= Rossini Opera Festival =

Music festival held in Pesaro, Italy

The Rossini Opera Festival (ROF) is an international music festival held in August of each year in Pesaro, Italy, the birthplace of the opera composer Gioachino Rossini. Its aim, in addition to studying the musical heritage of the composer, is to revive and perform his works in a unique setting that allows collaboration of scholars, artists, and audience. It is often simply referred to as the Pesaro Festival.

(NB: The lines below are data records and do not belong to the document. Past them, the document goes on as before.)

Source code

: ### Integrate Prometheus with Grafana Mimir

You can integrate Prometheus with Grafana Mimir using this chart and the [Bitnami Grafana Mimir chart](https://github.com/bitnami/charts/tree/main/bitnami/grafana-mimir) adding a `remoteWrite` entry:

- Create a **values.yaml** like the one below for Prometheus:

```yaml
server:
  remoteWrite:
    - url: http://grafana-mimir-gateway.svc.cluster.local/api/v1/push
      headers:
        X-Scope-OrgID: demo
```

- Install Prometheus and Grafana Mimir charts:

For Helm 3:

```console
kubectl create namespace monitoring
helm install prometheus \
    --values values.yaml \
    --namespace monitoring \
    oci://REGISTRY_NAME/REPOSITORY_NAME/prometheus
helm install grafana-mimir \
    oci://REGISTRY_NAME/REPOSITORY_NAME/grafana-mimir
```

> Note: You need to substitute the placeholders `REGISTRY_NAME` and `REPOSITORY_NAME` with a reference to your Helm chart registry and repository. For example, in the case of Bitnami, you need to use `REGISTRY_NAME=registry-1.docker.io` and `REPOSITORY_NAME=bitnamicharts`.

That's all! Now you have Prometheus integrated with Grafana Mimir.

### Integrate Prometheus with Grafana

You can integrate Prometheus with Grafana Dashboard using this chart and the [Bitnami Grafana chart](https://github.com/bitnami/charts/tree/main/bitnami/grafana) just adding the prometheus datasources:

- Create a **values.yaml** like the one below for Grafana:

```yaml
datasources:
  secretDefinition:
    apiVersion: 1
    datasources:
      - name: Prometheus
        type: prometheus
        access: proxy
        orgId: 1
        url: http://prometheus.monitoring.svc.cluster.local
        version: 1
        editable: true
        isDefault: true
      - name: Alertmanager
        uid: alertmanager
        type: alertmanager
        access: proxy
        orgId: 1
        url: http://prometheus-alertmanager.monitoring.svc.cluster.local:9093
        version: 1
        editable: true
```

Performances are given in the 850-seat theatre built in 1818, the Teatro Rossini and, since 1988, the modified sports arena (Palasport) which holds 1,500, as well as, since 2006, Vitrifrigo Arena, with over 10,000. Since 2000 another venue, the Teatro Sperimentale (Experimental Theatre), has offered the opportunity to present smaller-scale or minor works by contemporaries of Rossini such as Mosca, Generali, and Coccia. The main square of Pesaro, the Piazza del Popolo, also hosts outdoor performances. It will be extensively used during the Festival's 2020 season, which was modified due to the COVID-19 pandemic.

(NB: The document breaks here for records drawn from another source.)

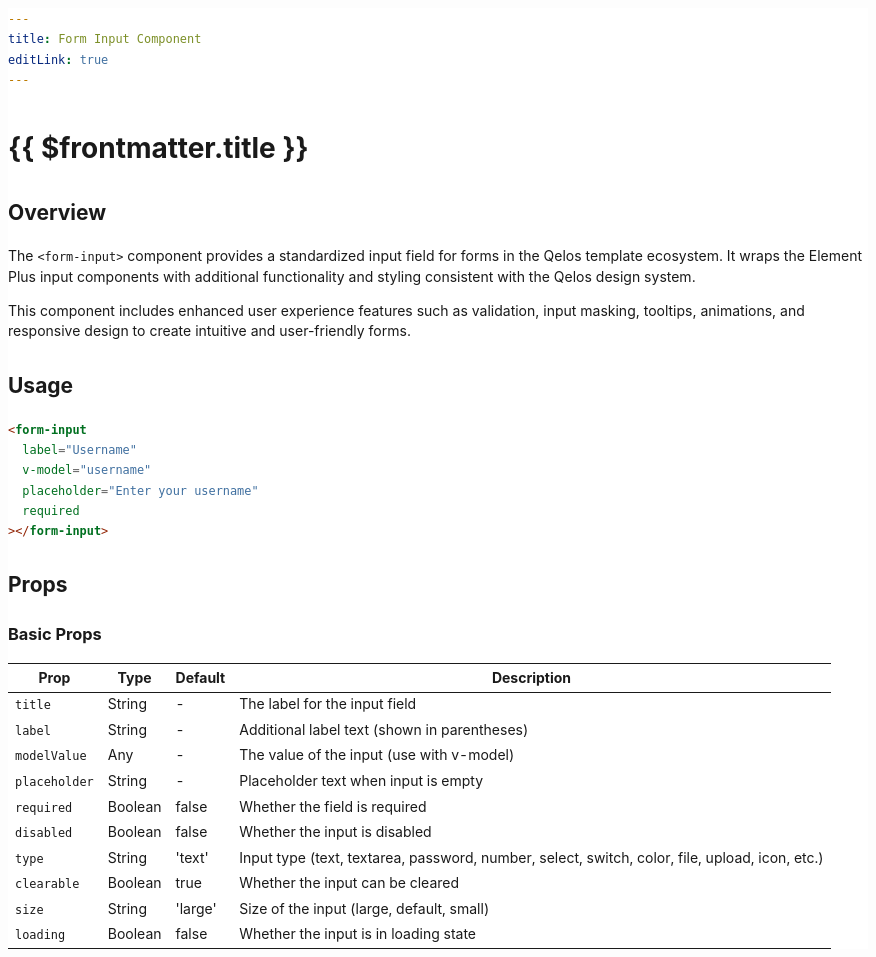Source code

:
 ```yaml
---
title: Form Input Component
editLink: true
---
```


# {{ $frontmatter.title }}

## Overview

The `<form-input>` component provides a standardized input field for forms in the Qelos template ecosystem. It wraps the Element Plus input components with additional functionality and styling consistent with the Qelos design system.

This component includes enhanced user experience features such as validation, input masking, tooltips, animations, and responsive design to create intuitive and user-friendly forms.

## Usage

```html
<form-input
  label="Username"
  v-model="username"
  placeholder="Enter your username"
  required
></form-input>
```

## Props

### Basic Props

| Prop | Type | Default | Description |
|------|------|---------|-------------|
| `title` | String | - | The label for the input field |
| `label` | String | - | Additional label text (shown in parentheses) |
| `modelValue` | Any | - | The value of the input (use with v-model) |
| `placeholder` | String | - | Placeholder text when input is empty |
| `required` | Boolean | false | Whether the field is required |
| `disabled` | Boolean | false | Whether the input is disabled |
| `type` | String | 'text' | Input type (text, textarea, password, number, select, switch, color, file, upload, icon, etc.) |
| `clearable` | Boolean | true | Whether the input can be cleared |
| `size` | String | 'large' | Size of the input (large, default, small) |
| `loading` | Boolean | false | Whether the input is in loading state |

==Rossini's music in Pesaro==
Prior to the establishment of the Festival, it was not uncommon to see productions of Rossini's music taking place to mark occasions in his life and death. Thus, in 1868 when the composer died in Paris, his Stabat Mater was performed along with Semiramide and Otello. The first centennial of Rossini's birth in 1892 saw L'occasione fa il ladro and the twentieth-century seasons saw many Rossini operas including many quite obscure ones.

==The Festival established in 1980==
The Festival was established in 1980 with the aim of making the world more aware of Rossini's neglected operas and presenting all of them in collaboration with the Casa Ricordi music publishing house, which published their critical editions. Of the approximately three dozen operas written, only a handful are regularly presented.

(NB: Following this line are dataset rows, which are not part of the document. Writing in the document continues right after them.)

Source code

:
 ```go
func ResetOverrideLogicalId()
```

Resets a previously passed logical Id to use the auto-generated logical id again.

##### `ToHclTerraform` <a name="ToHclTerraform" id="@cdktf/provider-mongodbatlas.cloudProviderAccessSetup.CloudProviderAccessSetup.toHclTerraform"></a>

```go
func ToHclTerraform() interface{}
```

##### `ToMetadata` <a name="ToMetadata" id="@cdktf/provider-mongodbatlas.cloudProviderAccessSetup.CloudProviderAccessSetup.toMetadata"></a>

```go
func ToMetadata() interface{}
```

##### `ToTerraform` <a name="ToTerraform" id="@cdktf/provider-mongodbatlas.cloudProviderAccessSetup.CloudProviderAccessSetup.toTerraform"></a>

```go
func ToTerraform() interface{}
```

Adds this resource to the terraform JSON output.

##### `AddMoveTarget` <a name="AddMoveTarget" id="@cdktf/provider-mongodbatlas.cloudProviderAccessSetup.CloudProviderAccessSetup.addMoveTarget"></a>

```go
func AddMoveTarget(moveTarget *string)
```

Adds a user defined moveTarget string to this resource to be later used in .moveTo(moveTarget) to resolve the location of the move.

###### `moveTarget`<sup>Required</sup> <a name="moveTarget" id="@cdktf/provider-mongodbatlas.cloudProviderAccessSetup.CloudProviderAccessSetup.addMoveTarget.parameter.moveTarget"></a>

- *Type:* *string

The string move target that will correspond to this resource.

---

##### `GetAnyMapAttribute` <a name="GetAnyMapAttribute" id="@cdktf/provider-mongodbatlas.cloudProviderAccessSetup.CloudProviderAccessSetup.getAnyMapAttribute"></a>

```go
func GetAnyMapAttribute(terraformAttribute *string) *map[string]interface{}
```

On 13 August 1993, the Italian parliament unanimously approved the Special Law N. 319 "Regulations in support of the Rossini Opera Festival", which recognizes the Pesaro Festival's achievements in the reviving of Rossini's operas as entitled to be included among the state-supervised works of restoration of the national artistic heritage. The ensuing grant (of which parliament has recently approved the continuation) is financed from the funds of the Beni Culturali.

The Rossini Festival has seen many of Rossini's lesser-known works revived, some of which have since entered the standard operatic repertoire.

From the beginning, the Festival attracted some major singers including Marilyn Horne, Montserrat Caballé, Ruggero Raimondi, Samuel Ramey and Juan Diego Flórez. Based on press reports, some productions have been extremely controversial.